Although computer-aided detection (CAD) technology has been shown to be beneficial in locating lung nodules on chest CT that would otherwise go undetected, inspecting CAD hits in addition to a traditional readout adds to the total time needed to inspect a CT volume, said presenter Martin Tall.
As a result, the study team is investigating methods of diagnostic support in which the visual search pattern of the reader is fed into the system.
"This holds great potential as it opens up a window to the cognitive processes that underlie visual search and bridges the gap between man and machine," Tall said.
The researchers have employed tracking devices to establish a platform for acquiring real-time eye gaze data during inspection of volumetric datasets. This platform can tell where visual attention is directed with a spatial resolution of 5 mm to 10 mm on-screen at a 20-msec temporal resolution, Tall said.
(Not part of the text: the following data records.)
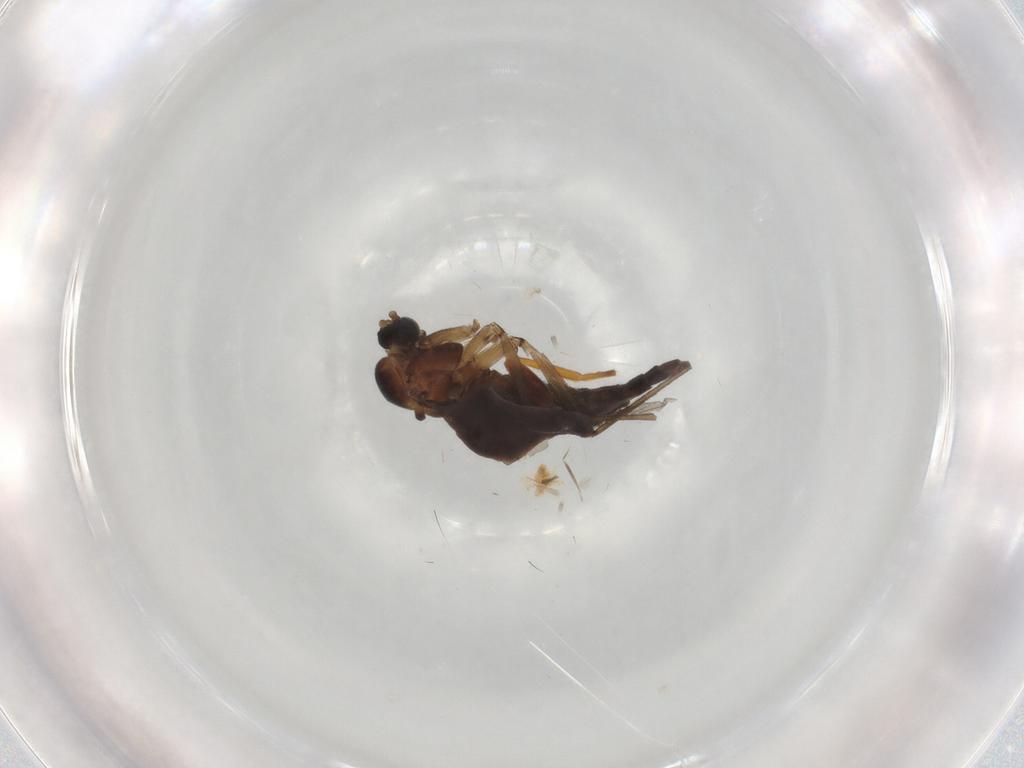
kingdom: Animalia
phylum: Arthropoda
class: Insecta
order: Diptera
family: Chloropidae
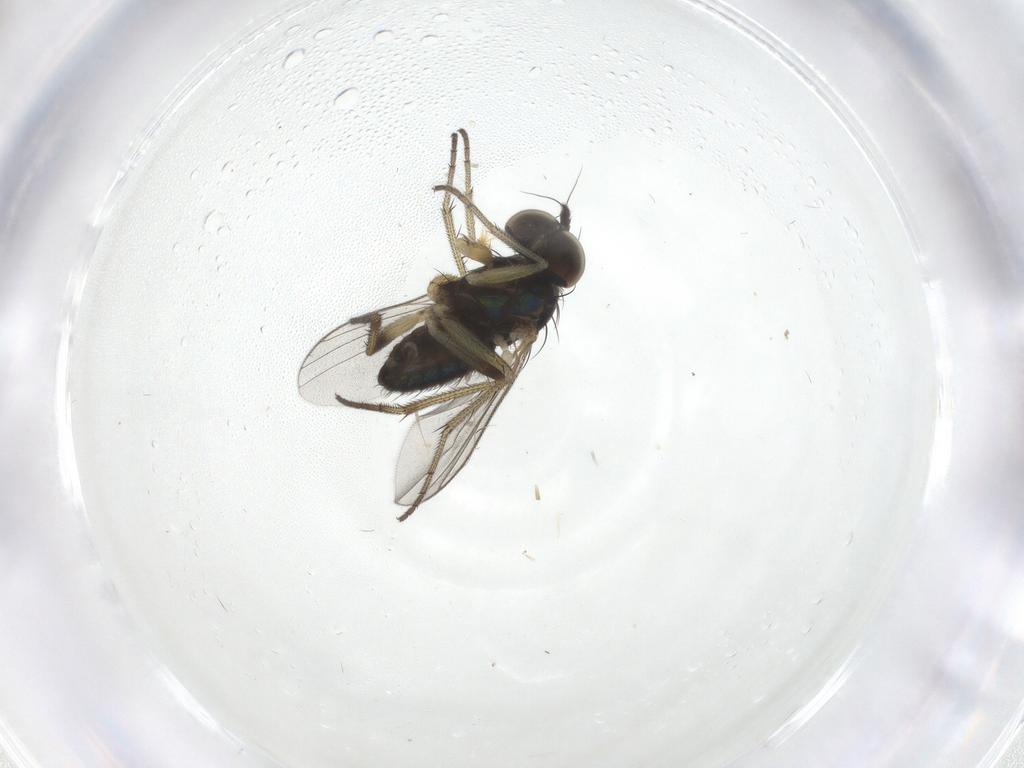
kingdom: Animalia
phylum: Arthropoda
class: Insecta
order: Diptera
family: Dolichopodidae
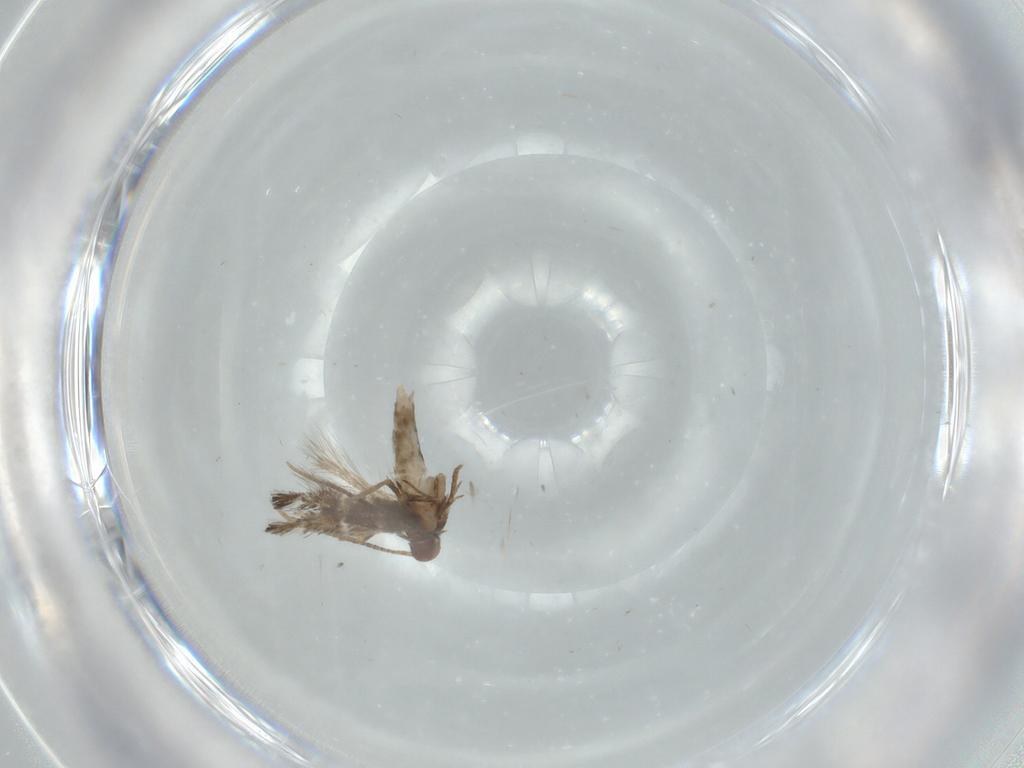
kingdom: Animalia
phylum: Arthropoda
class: Insecta
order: Lepidoptera
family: Gracillariidae
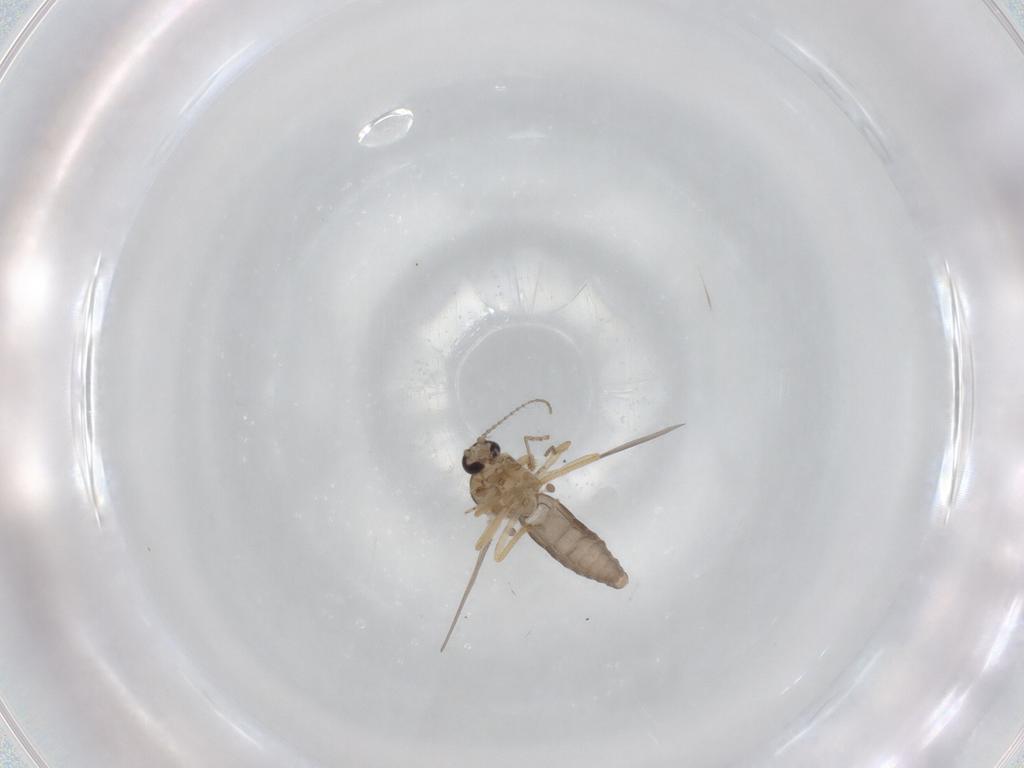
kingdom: Animalia
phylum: Arthropoda
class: Insecta
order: Diptera
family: Ceratopogonidae
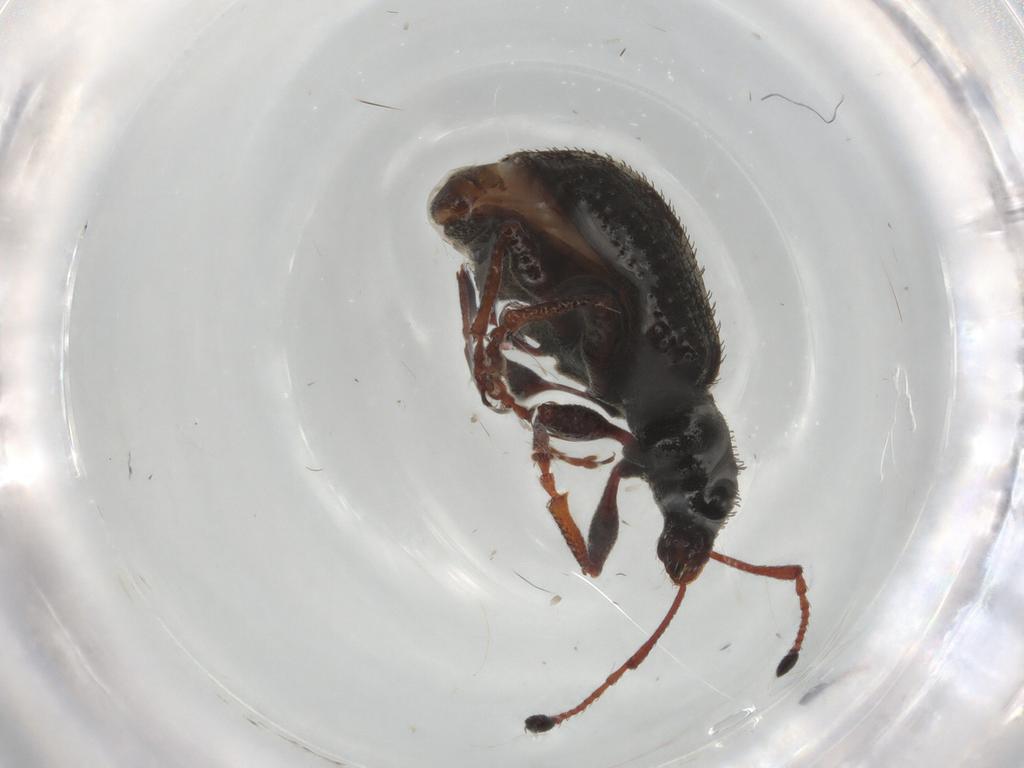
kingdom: Animalia
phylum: Arthropoda
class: Insecta
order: Coleoptera
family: Curculionidae
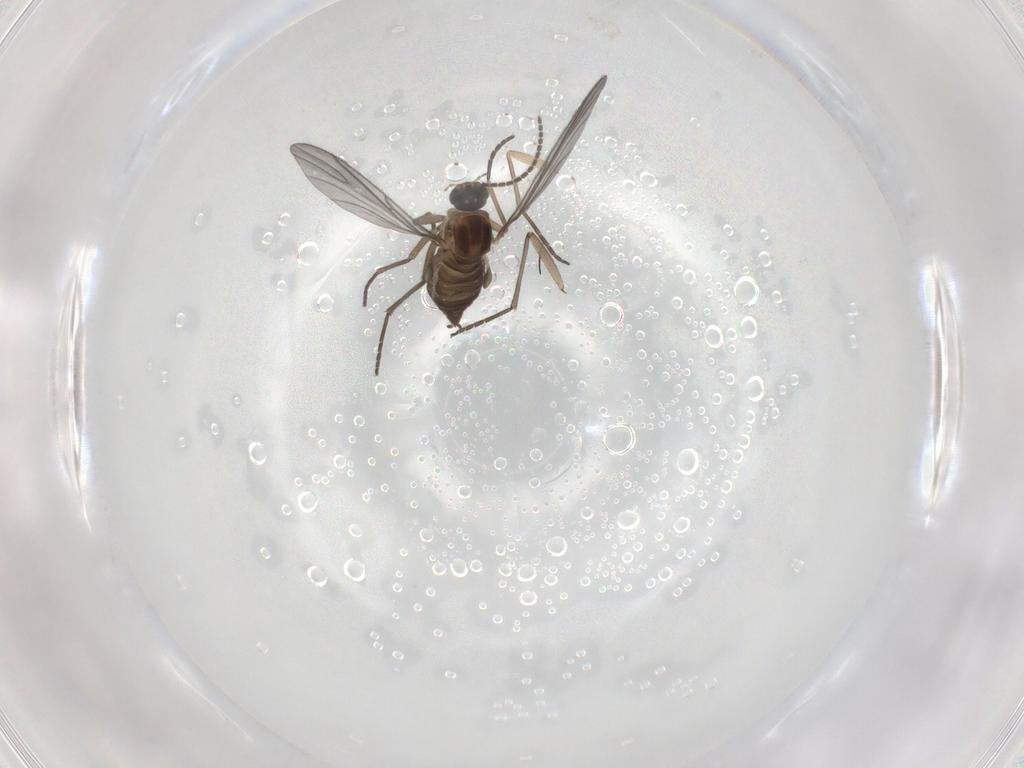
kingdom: Animalia
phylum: Arthropoda
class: Insecta
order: Diptera
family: Sciaridae
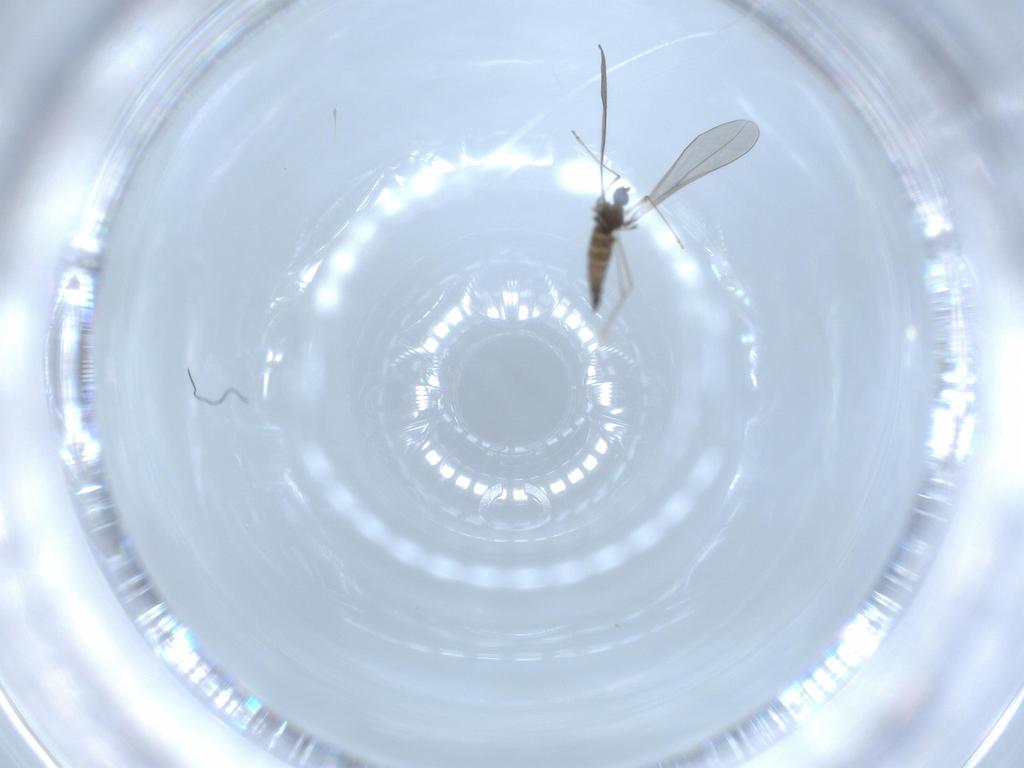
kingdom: Animalia
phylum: Arthropoda
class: Insecta
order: Diptera
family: Cecidomyiidae
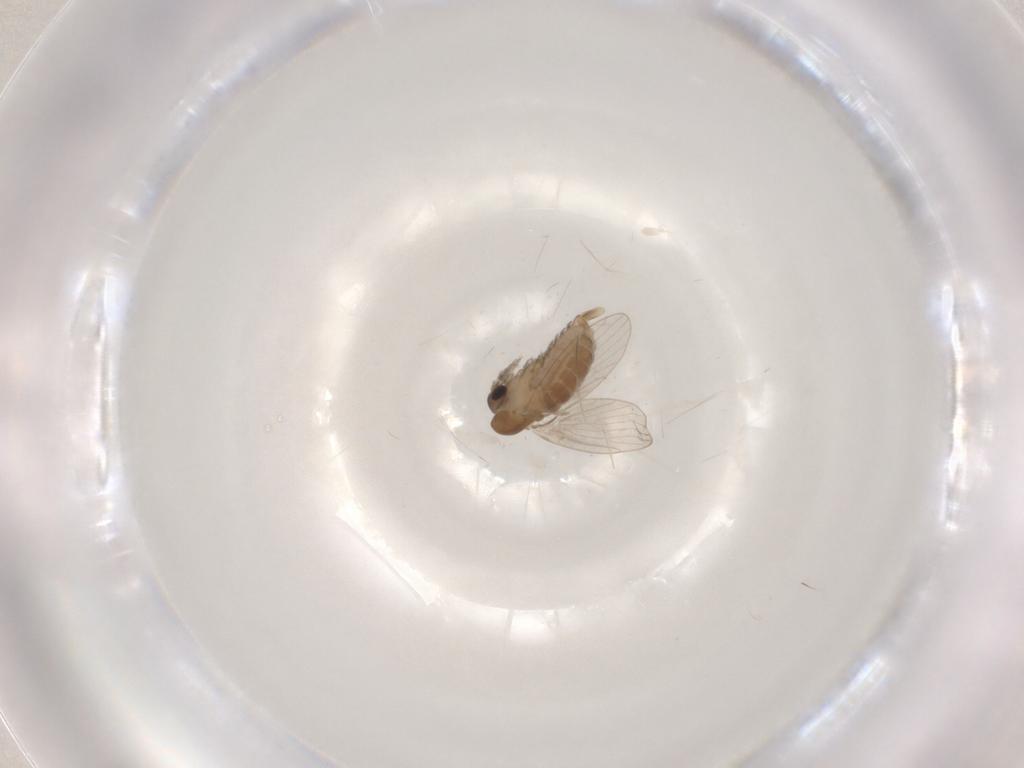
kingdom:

"Using our platform we are investigating the perceptual capabilities of the visual system in relation to medical images," Tall said. "For example, we are studying the extent of the peripheral visual field for detecting nodules in volumetric lung CT data."
Tall said the researchers were able to record volumetric gaze data to build 3D gaze paths through large volumetric datasets, providing insight into what regions were inspected.
"More importantly, these could be used to highlight areas in the dataset that never received attention or detect systematic errors in search to ensure a more complete examination," Tall told AuntMinnie.com. "Furthermore, the approach holds potential when combined with a localized CAD algorithm. The reader would only be notified of a potential lesion if a candidate was found in an unattended area."